Media reps flocked to POLO on Dec. 6
amid false reports the ban would be extended
The delay in releasing the advisory sparked off rumors of an extension, prompting reporters from various media organizations to flock to the Philippine Overseas Labor Office in Hong Kong early yesterday.

In an apparent bid to quell the rumors, Labor Attache Jalilo dela Torre released the advisory within the day.

But when asked if he had to deal with irate employers in the wake of the deployment ban, he said: “I think they voiced their rage to the Labor Department and their respective agencies.”

He also said the number of OFWs arriving in Hong Kong on a daily basis from the time the suspension order was lifted “will depend on how fast POEA is crunching away at the backlog.”

Earlier he predicted there would be no extension to the ban because of the protests that came from various affected sectors.

“Ang daming nagreklamo, so malamang hindi na ma-extend,” Labatt dela Torre said.

In imposing the suspension order on Nov. 17, Bello said it was meant to crack down on a human trafficking syndicate operating out of the Philippine Overseas Employment Administration (POEA).

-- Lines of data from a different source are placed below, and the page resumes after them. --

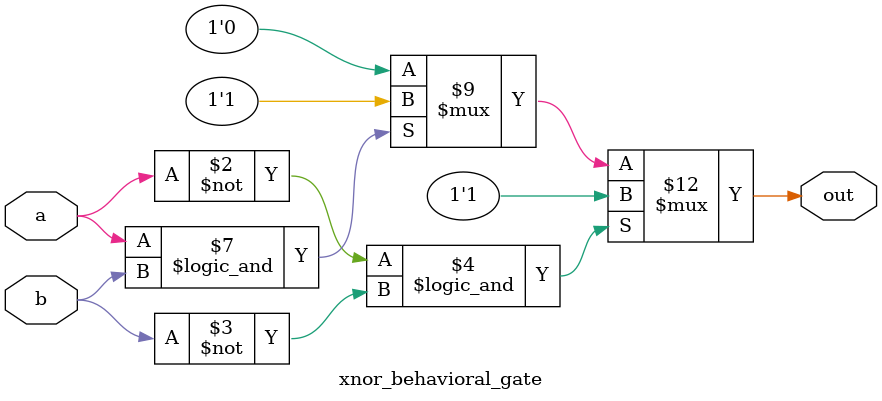
<source format=v>
module xnor_behavioral_gate (a, b, out); 
	
	input a, b;

	output out;
	reg out;
	
	always @ (a or b)
	begin
		
		if(a == 1'b0 && b == 1'b0)
		begin
			out <= 1'b1;
		end
		else if(a == 1'b1 && b == 1'b1)
		begin
			out <= 1'b1;
		end
		else
		begin
			out <= 1'b0;
		end

	end

endmodule
</source>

His subsequent advisory said a fact-finding team “will carry on its work at the POEA to uncover the culpable parties who are responsible for the illegal recruitment activities which have victimized several of our applicants for  overseas employment.”

In response to Bello’s order, the Hong Kong government decided to grant up to two weeks’ extension to the work contracts of foreign domestic workers which are expiring on or before Dec 31.

This so-called flexibility arrangement was meant to ease the impact on local families if the new domestic workers they were hiring from the Philippines could not arrive before the expiration of their contracts with their existing helpers.

A government spokesman also said Hong Kong would ask the Philippine Government for an exemption to the suspension order so Filipino domestic workers bound for the city could arrive without delay.